Now, I love gray. I painted our entire sticks-and-bricks house gray and white save for 2 walls that Jeremiah claimed. (A highly irritating flourescent blue.) This winnebago though? Poor choice in the high gloss material. Fingerprints were everywhere – and I couldn’t image how filthy it’d look if I came in with grubby hands.

There’s a common complaint from RV customers: patterns, valences, and colors are outdated and grandparental, if that’s a word. Winnebago heard those complaints, and went to the extreme – but somehow missed the mark entirely. A strange home on wheels.

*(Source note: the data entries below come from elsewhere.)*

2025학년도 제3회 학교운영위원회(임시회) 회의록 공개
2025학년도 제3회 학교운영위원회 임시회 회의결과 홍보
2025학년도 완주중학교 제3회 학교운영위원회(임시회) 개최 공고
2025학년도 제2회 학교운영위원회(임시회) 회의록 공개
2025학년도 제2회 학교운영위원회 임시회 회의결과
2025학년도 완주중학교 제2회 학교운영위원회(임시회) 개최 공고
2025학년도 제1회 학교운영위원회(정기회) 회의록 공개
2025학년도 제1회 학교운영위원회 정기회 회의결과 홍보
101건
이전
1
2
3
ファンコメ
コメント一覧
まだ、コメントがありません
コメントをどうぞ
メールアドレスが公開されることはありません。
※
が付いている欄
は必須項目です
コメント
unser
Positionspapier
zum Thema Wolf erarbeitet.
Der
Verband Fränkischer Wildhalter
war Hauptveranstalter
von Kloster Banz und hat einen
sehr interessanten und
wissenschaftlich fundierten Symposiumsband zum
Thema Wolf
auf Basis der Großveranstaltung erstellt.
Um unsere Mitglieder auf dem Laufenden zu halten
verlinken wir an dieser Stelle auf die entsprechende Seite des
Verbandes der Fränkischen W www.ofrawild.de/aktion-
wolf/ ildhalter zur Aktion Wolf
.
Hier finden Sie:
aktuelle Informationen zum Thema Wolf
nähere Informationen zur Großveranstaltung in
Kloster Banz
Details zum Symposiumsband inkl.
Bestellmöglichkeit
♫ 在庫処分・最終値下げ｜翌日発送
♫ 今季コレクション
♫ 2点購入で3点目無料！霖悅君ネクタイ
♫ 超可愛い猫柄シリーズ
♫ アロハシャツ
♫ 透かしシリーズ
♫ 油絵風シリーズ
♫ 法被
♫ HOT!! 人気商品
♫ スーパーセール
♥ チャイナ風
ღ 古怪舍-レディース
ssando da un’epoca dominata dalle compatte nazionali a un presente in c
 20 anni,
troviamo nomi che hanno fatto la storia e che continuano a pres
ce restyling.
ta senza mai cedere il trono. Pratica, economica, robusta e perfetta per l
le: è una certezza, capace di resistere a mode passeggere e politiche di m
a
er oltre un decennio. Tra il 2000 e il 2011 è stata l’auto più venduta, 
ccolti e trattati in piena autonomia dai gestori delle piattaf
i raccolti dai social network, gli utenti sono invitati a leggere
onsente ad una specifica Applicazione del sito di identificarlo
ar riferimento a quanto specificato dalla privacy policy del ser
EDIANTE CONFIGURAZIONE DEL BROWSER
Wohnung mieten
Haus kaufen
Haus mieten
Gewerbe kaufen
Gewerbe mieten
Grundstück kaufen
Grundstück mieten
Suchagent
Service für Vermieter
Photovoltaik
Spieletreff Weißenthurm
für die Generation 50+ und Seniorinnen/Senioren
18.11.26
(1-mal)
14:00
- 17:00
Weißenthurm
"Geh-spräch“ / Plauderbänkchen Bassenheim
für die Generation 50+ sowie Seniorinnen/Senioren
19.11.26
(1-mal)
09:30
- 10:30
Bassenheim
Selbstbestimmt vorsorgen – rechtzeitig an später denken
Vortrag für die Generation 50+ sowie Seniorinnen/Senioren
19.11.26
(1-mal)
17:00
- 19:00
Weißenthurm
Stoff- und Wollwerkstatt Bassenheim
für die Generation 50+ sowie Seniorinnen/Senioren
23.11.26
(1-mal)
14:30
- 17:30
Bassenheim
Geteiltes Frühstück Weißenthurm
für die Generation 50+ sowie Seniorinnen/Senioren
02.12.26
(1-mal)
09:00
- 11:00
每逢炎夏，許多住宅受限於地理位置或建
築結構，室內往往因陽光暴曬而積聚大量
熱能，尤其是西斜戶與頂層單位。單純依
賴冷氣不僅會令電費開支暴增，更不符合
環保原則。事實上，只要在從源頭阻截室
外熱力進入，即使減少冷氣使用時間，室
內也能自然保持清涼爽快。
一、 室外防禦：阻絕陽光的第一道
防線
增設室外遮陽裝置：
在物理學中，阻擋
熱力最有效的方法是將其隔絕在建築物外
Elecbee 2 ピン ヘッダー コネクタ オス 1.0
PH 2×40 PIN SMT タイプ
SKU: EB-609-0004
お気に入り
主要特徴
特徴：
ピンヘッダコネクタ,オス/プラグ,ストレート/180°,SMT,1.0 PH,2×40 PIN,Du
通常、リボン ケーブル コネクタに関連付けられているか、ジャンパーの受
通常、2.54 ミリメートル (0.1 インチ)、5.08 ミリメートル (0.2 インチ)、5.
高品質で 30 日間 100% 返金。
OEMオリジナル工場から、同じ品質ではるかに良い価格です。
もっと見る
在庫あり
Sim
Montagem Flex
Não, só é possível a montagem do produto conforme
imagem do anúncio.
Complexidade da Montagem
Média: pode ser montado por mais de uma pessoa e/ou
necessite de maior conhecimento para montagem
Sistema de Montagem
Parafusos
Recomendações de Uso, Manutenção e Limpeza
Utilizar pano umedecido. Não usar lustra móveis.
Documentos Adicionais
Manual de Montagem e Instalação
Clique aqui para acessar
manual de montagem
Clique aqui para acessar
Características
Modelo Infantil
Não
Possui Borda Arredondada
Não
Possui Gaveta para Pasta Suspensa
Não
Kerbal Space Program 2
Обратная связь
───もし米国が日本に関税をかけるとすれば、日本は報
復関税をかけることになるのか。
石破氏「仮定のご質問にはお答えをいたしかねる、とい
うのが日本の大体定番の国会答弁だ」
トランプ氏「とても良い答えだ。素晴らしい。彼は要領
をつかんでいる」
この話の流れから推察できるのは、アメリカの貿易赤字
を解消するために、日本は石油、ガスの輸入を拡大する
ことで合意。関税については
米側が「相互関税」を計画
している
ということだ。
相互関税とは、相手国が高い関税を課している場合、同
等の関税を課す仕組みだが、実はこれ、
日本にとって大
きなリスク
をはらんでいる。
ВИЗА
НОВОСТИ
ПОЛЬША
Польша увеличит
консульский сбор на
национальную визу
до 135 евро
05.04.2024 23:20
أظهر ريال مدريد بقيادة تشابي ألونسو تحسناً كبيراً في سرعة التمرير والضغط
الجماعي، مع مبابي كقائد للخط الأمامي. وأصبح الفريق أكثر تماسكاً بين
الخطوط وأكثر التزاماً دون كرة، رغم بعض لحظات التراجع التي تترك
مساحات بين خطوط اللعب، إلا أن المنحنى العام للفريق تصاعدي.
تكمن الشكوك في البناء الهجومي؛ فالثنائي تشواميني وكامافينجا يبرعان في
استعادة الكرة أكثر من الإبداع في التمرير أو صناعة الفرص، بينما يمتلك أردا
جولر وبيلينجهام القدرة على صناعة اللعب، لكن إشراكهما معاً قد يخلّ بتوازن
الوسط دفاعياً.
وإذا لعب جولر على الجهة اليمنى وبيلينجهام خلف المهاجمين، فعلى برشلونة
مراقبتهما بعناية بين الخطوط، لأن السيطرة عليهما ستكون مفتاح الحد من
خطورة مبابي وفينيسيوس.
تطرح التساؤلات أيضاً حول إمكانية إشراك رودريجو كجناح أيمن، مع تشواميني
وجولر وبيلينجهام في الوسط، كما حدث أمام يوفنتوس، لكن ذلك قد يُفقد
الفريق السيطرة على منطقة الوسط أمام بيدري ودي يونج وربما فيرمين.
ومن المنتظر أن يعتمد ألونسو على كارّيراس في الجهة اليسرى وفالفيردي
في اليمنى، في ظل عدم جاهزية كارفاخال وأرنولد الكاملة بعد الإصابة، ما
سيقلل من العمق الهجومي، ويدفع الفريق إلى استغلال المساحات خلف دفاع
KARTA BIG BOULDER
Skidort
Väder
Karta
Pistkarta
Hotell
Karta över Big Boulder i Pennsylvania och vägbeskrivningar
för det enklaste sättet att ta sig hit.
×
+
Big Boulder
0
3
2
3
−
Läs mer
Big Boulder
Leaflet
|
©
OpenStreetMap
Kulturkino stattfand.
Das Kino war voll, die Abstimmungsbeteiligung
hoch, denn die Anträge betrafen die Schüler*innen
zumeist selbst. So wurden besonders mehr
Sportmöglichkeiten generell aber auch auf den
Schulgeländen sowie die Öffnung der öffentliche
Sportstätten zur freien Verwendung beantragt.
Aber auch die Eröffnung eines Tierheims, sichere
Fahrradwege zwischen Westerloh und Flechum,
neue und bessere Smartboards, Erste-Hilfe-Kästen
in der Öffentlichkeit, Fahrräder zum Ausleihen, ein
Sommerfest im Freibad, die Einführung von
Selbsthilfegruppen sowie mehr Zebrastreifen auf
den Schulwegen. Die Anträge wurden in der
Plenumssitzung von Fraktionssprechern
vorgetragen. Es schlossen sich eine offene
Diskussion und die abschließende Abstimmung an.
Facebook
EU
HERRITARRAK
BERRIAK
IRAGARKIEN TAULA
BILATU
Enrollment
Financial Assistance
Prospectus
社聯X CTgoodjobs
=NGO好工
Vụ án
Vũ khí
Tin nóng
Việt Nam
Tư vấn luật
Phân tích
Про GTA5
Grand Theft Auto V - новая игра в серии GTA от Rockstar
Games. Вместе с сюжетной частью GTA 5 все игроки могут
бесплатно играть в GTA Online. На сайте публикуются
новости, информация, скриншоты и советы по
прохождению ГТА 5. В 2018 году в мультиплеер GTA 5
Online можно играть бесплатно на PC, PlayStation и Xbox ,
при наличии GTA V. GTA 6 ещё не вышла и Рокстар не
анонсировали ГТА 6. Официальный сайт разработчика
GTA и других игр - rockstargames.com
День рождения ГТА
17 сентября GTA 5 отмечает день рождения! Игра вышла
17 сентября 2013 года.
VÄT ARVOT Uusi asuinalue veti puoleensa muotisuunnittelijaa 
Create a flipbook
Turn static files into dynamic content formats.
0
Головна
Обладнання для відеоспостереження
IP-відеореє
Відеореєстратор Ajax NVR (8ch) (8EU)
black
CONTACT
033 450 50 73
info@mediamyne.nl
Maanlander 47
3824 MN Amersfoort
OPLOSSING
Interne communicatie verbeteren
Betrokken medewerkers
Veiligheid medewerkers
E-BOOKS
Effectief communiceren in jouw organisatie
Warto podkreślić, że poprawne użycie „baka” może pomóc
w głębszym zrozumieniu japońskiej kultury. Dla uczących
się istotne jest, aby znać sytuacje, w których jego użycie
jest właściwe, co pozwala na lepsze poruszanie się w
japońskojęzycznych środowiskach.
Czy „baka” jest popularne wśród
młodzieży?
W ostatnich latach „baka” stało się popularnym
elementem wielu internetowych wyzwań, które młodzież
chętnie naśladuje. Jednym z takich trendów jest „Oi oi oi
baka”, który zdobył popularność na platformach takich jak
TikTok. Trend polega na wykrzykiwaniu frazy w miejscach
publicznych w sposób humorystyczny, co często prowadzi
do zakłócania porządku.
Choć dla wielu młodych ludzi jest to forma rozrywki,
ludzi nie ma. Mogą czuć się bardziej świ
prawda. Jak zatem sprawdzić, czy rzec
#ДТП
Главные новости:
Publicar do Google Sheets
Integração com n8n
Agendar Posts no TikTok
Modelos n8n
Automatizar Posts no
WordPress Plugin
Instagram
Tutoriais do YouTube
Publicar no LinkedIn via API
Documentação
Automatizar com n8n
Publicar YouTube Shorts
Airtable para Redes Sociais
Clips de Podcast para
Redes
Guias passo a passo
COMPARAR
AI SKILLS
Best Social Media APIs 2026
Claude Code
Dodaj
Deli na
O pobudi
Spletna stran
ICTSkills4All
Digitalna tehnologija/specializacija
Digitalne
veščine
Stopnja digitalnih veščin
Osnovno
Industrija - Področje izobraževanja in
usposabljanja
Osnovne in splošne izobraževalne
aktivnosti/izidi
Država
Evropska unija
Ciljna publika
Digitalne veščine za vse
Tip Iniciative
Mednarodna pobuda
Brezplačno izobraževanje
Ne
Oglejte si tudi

Other strange things: the interior of the cabinets were carpeted. Useful for noise reduction, not for living. The microwave was behind 2 cabinet doors, so that’s really useful. Not. It felt like a design sample, not a useable RV.

Things we liked

Things we continue to fancy from other models:

  • stairs with storage compartments (Why wasn’t this done earlier?!)
  • fewer switches and more centralized electronics/technology (turning out the lights from bed? Yes please.)
  • Outdoor kitchens – although one was so high, I’m not sure it was made for normal-height people. I’m not tall at 5’3″ but the grill was awkwardly chest level. Not sure the plan on that.
  • A little compartment where the electrical outlets were hidden. I chatted with a fellow RVer though, and they said theoretically it’s cute, but they have them and they’re not ever hidden – they just stay up.

The Takeaway

We came home to our house, marveling at the good quality of it. It’s 12 years old. It’s awesome. The lighting is great, we have real wood everything, the kitchen is perfect for us (more so after we installed a drawer dishwasher.) The whole damn bus is made so well.

I realized we can make a couple of updates – I’m going to update the drawers hardware to make it slightly more modern. (Not the cabinet hardware – we’d go bankrupt with how many we have.)

Also, we have the strangest wall lamps, so maybe those need some freshening up.

We’ve been wanting to replace the awkward lazy boy-style chair that I use as a dining chair when we eat together, and that’s still at the forefront of a mind, with a possible replacement of our couch, as well. Neither of them are awful. Neither of them are great.

The Dallas RV Show was fun to go to – it’s fun to exchange ideas with other RVers, but in the end, we’re glad we’ve got the one we do. We’re sticking with the HOW, for the foreseeable future.